-------- Records supplied --------

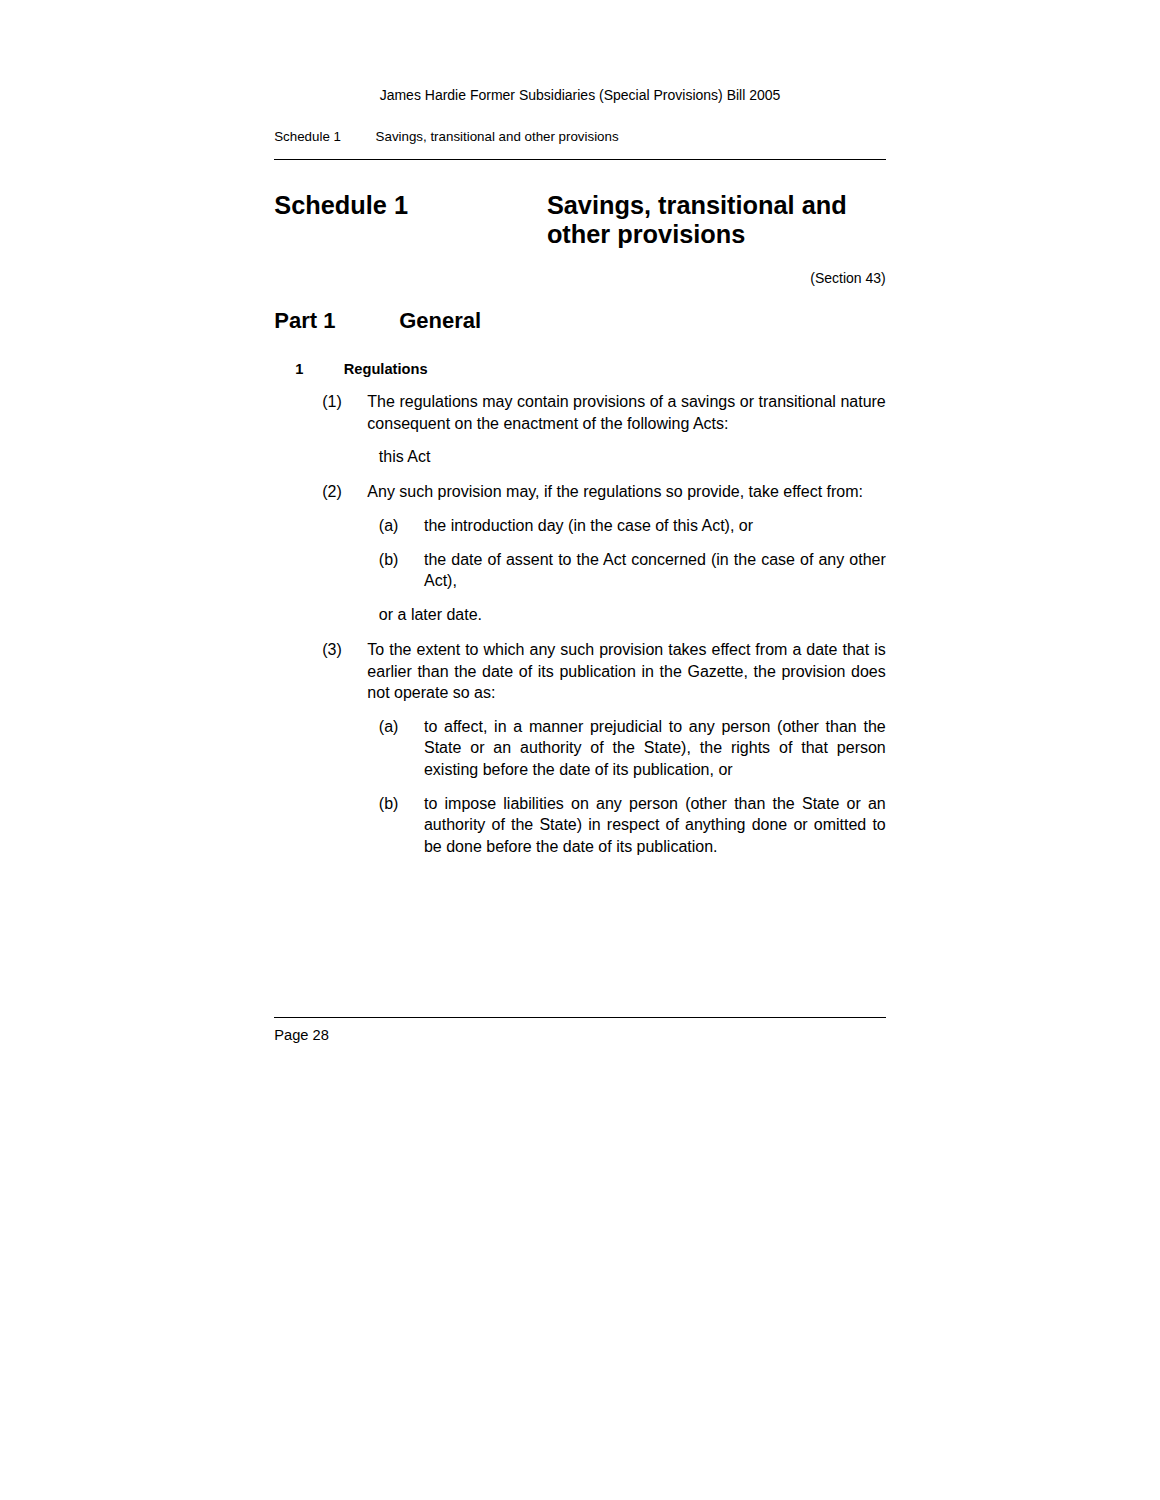James Hardie Former Subsidiaries (Special Provisions) Bill 2005
Schedule 1 Savings, transitional and other provisions
Schedule 1 Savings, transitional and other provisions
(Section 43)
Part 1 General
1 Regulations
(1)
The regulations may contain provisions of a savings or transitional nature consequent on the enactment of the following Acts:
this Act
(2)
Any such provision may, if the regulations so provide, take effect from:
(a)
the introduction day (in the case of this Act), or
(b)
the date of assent to the Act concerned (in the case of any other Act),
or a later date.
(3)
To the extent to which any such provision takes effect from a date that is earlier than the date of its publication in the Gazette, the provision does not operate so as:
(a)
to affect, in a manner prejudicial to any person (other than the State or an authority of the State), the rights of that person existing before the date of its publication, or
(b)
to impose liabilities on any person (other than the State or an authority of the State) in respect of anything done or omitted to be done before the date of its publication.
Page 28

--------

Exercise goal =
Show every line above where "this" is found.

Task output =
this Act
the introduction day (in the case of this Act), or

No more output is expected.